Bug 224362 - 'mutex is on list' assertion failed on pthread_mutex_lock/pthread_mutex_unlock (up to FreeBSD 10.x)
Summary: 'mutex is on list' assertion failed on pthread_mutex_lock/pthread_mutex_unloc...
Status: Closed FIXED
Alias: None
Product: Base System
Classification: Unclassified
Component: threads (show other bugs)
Version: 9.2-RELEASE
Hardware: amd64 Any
: --- Affects Some People
Assignee: freebsd-threads (Nobody)
URL:
Keywords: patch
Depends on:
Blocks:
 
Reported: 2017-12-15 09:36 UTC by Andrey Sploshnov
Modified: 2019-09-03 23:25 UTC (History)
3 users (show)

See Also:


Attachments
Patch for libthr (2.38 KB, patch)
2017-12-15 09:36 UTC, Andrey Sploshnov
no flags Details | Diff

Note You need to log in before you can comment on or make changes to this bug.
Description Andrey Sploshnov 2017-12-15 09:36:52 UTC
Created attachment 188857 [details]
Patch for libthr

I've got spontaneous core dumps on extensive mutex operations. There are many threads and locks in my application.
And I quite sure that locking/unlocking logic is corrent - it's performing well on other thread implementations (like NTPL on Linux).
But it is terminated by the assertion on FreeBSD after work for a long time (from 4 up to 8 hours):
Abort trap (6) with "Fatal error 'mutex is on list'

Backtrace looks like this:
Program terminated with signal SIGABRT, Aborted.
(gdb) bt
#0  0x000000080161cd2a in thr_kill () from /lib/libc.so.7
#1  0x000000080161cc96 in raise () from /lib/libc.so.7
#2  0x000000080161b489 in abort () from /lib/libc.so.7
#3  0x000000080109e63a in ?? () from /lib/libthr.so.3
#4  0x0000000801099e66 in ?? () from /lib/libthr.so.3
#5  0x000000080242d301 in Lock (this=0x80387ad90)

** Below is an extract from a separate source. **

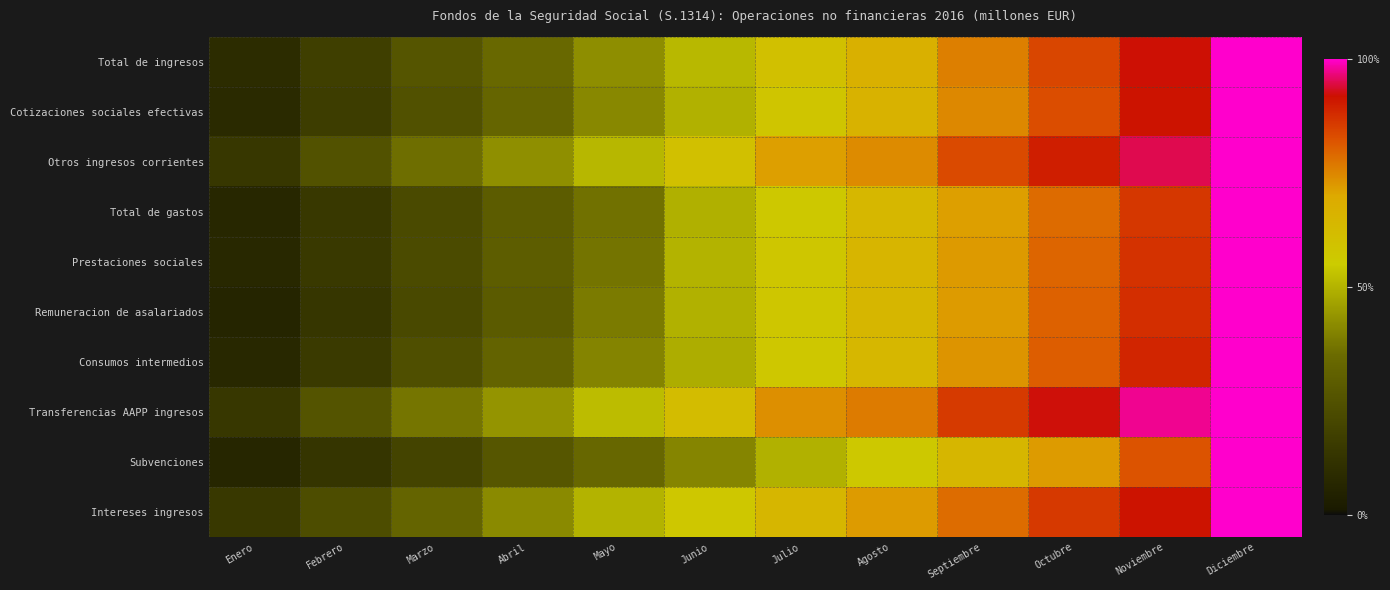

At which category does the chart reach its peak across all series?

Diciembre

(gdb) p *(struct pthread_mutex*) 0x80ff60c40
$4 = {m_lock = {m_owner = 100925, m_flags = 0, m_ceilings = {0, 0}, m_spare = {0, 0, 0, 0}}, m_flags = 2, m_owner = 0x8038cc400, m_count = 0, m_spinloops = 0, m_yieldloops = 0, m_qe = {tqe_next = 0x0, tqe_prev = 0x0}}

"Lock" function is the last call from my application - it performs pthread_mutex_lock() call.
In this case it just locks the mutex which was created some time before in the same thread.

Sometimes the assertion looks like 'mutex is not on list'

It looks like for me that libthr library supports a list of acquired mutexes for each thread. And there are checks
before locking/unlocking that get failed for unknown reason.

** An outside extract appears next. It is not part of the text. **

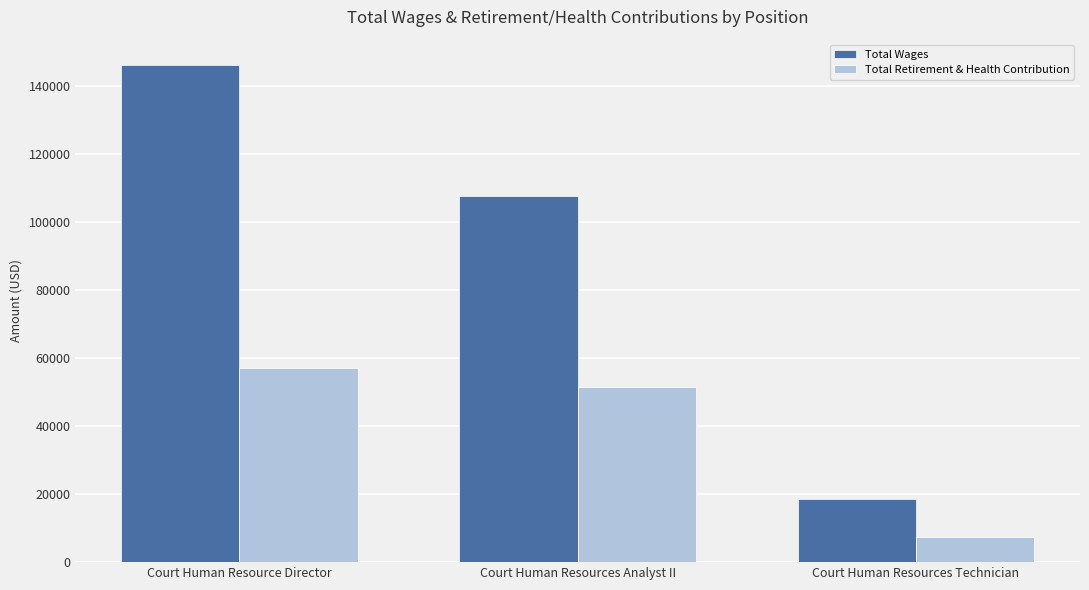

Rank the categories by Total Retirement & Health Contribution value from lowest to highest.

Court Human Resources Technician, Court Human Resources Analyst II, Court Human Resource Director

I've have a patch for libthr check's logic. The only effect is that some more time is required before assertion failed again.
Comment 1 Konstantin Belousov freebsd_committer 2017-12-15 22:12:31 UTC
(In reply to Andrey Sploshnov from comment #0)
Do you really complain about 9.2 release, as indicated in the bug's metadata ?  Reproduce the problem on HEAD or 11.1.

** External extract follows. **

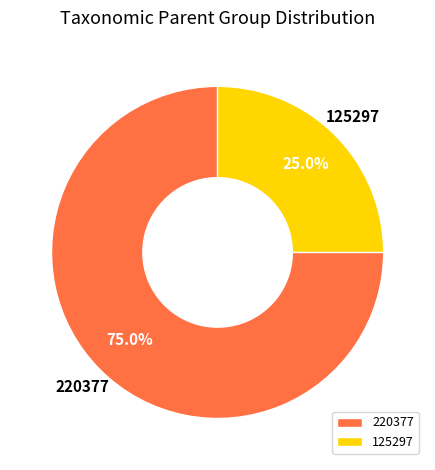

Which category accounts for the majority?

220377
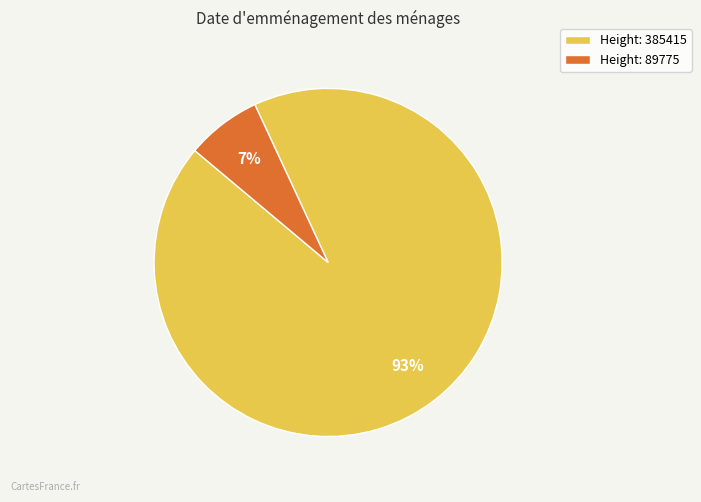

To the nearest percent, what is the difference between the largest and smallest slice percentages?

86%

The mutex queue is maintained per thread, in other words it is thread-local, and since only locked mutex is put or removed from the queue, your naive spinlock does not add any protection.

The state of the mutex you printed is indeed strange, it has the lock owner but it is not on the queue, as the assertion claims.
Comment 2 Andrey Sploshnov 2017-12-18 09:39:36 UTC
(In reply to Konstantin Belousov from comment #1)
I have the reproduction on versions 9.x and 10.x.
11.x looks unaffected.
Comment 3 Konstantin Belousov freebsd_committer 2017-12-18 13:15:16 UTC
(In reply to Andrey Sploshnov from comment #2)
If you provide isolated test case, I might look at stable/10.  Still, HEAD and stable/11 got the code to maintain mutexes state significantly reworked due to the addition of the process-shared and robust mutexes.
Comment 4 Eric van Gyzen freebsd_committer 2018-04-13 14:44:55 UTC
I have seen this failed assertion a few times, too.  Does this application fork?  If so, it's possible that r329254 is related.  This is just a guess, but it's worth merging that to the 10.x code where you reproduced this and trying again.
Comment 5 Eric van Gyzen freebsd_committer 2019-09-03 23:25:32 UTC
Closing as fixed by any of several changes in this area in more recent releases (e.g. r329254).